*** Opening EXCERPTED PASSAGE ***
Saturday, December 18, 2004

MOI, MARGUERITE BLOGGIERE...



There's a big ol' discussion going on at Crooked Timber about the relative scarcity of women bloggers. UD thought it might be useful to review some aspects of her own blogging experience, since she is herself a bona fide woman. Who blogs.



TEARS, TRIALS, TRIUMPH: ONE WOMAN BLOGGER'S STORY


Everyone but everyone is on about the gender gap in blogging -- tons of men blog, and few women do -- or rather, few women who blog get serious readership and serious attention.

UD isn't sure what truly serious readership is; she assumes her own readership of roughly 500 unique visits a day (visits have fluctuated a lot this month, from 1600 one day to 300 another), plus a little under fifty links, is respectable for a sole proprietor who's been in business for a year… She's also worth almost $11,000 on that meaningless Blogshares fantasy market thing! Anyway, she hopes this means she is respectable enough to say a few things about the situation.

I don't know how much of what I have to say pertains to being a woman, or just being a human being, or just being the peculiar human being that is me and me alone. But here goes. Make of it what you will.

I: TECHNOLOGY

I am totally non-technical and in fact pretty actively hostile to or indifferent toward a good deal of technology. If it were not for the fact that my niece is a brilliant computer science undergraduate willing to be bothered by me night and day for help with everything imaginable I would not have been able to open shop. I still can't figure out how to put images on my site (though now my fourteen year old
daughter does that for me). Nor have I developed much of an affection for or interest in the endless technical thingies I could be learning to enhance my site, increase my readership, whatever.
*** Closing EXCERPTED PASSAGE ***
*** Opening MATERIAL PROVIDED ***
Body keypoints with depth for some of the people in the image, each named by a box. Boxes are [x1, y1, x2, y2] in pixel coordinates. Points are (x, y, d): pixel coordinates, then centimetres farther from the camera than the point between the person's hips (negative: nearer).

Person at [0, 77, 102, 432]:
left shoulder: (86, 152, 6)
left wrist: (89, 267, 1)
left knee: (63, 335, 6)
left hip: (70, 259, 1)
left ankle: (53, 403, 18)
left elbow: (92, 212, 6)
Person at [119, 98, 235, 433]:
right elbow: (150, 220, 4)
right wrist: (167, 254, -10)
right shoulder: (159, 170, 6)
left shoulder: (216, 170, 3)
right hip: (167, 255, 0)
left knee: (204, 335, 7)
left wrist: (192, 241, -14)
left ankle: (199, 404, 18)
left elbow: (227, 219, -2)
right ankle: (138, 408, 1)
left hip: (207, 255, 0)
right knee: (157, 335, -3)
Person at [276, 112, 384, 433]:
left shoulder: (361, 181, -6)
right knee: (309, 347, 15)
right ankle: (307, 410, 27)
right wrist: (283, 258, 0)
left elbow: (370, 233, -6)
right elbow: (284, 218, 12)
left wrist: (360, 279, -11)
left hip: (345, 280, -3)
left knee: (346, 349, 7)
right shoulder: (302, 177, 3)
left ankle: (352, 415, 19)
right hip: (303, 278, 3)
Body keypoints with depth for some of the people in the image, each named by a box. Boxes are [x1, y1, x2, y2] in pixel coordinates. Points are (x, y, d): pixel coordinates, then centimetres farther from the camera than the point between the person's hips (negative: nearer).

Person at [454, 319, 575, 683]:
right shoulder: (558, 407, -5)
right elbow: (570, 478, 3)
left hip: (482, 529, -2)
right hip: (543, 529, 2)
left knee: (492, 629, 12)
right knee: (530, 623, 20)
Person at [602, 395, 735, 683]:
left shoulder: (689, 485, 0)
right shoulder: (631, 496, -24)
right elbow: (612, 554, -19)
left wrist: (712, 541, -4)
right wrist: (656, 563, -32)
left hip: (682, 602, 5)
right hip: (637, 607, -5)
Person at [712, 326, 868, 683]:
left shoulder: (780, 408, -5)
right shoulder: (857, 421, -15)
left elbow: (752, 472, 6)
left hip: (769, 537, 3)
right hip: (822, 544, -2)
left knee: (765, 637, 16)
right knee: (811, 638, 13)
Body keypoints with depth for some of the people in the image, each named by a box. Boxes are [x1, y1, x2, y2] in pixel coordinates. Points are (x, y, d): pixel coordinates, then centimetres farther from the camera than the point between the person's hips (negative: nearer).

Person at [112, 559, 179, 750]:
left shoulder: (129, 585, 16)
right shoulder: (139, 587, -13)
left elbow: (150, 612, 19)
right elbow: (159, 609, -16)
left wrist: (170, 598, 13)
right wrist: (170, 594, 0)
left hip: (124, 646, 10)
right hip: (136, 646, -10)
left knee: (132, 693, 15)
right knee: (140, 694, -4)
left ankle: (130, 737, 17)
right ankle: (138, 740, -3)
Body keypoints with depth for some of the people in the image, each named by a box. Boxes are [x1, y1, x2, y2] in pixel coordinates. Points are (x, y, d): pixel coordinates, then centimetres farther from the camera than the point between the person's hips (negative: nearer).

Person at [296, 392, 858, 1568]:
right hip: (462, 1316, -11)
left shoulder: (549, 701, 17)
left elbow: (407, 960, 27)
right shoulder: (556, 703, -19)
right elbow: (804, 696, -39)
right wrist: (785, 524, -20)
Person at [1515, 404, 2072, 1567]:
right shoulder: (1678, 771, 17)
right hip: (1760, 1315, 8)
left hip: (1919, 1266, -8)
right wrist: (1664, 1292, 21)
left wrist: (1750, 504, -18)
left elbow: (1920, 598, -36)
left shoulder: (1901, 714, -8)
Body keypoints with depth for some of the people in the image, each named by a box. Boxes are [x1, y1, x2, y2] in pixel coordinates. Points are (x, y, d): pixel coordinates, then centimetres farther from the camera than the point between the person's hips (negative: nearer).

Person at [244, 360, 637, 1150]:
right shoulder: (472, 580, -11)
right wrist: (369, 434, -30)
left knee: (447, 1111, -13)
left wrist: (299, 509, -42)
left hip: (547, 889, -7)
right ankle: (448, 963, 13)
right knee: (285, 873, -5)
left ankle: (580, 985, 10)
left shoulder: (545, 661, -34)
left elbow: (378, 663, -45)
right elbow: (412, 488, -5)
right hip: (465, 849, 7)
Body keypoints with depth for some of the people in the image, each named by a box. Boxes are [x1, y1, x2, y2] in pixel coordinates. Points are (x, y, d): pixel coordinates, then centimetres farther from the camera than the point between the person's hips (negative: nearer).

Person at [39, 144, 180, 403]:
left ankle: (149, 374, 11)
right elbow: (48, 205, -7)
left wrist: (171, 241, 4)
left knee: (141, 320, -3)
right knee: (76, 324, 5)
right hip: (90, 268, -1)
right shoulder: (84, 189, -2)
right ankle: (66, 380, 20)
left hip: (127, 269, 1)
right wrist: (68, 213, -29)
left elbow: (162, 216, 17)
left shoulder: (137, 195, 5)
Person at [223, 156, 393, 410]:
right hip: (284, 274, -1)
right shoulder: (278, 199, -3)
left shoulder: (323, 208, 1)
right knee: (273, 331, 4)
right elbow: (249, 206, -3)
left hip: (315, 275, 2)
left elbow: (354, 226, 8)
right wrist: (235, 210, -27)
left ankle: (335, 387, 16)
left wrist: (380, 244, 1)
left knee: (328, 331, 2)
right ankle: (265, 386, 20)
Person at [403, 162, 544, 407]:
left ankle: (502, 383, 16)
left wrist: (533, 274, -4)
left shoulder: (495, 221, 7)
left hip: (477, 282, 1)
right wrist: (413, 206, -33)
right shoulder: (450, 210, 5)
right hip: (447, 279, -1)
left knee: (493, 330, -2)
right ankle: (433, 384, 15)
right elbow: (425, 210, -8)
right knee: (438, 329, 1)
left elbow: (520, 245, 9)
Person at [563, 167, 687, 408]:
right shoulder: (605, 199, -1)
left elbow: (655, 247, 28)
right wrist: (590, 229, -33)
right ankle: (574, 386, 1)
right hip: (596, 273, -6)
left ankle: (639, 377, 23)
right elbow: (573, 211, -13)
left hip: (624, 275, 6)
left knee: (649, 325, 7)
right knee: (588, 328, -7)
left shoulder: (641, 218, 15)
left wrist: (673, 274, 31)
*** Closing MATERIAL PROVIDED ***
[EXERCISES TO COMPLETE]
- A) Please copy the women-bloggers post between "There's a big" and "woman. Who blogs.", inclusive, and swap "women bloggers" for "female bloggers".
- B) In the women-bloggers post, who puts images on the site for the writer now?

[ANSWERS TO THE EXERCISE]
- A)
There's a big ol' discussion going on at Crooked Timber about the relative scarcity of female bloggers. UD thought it might be useful to review some aspects of her own blogging experience, since she is herself a bona fide woman. Who blogs.

- B) Her fourteen-year-old daughter.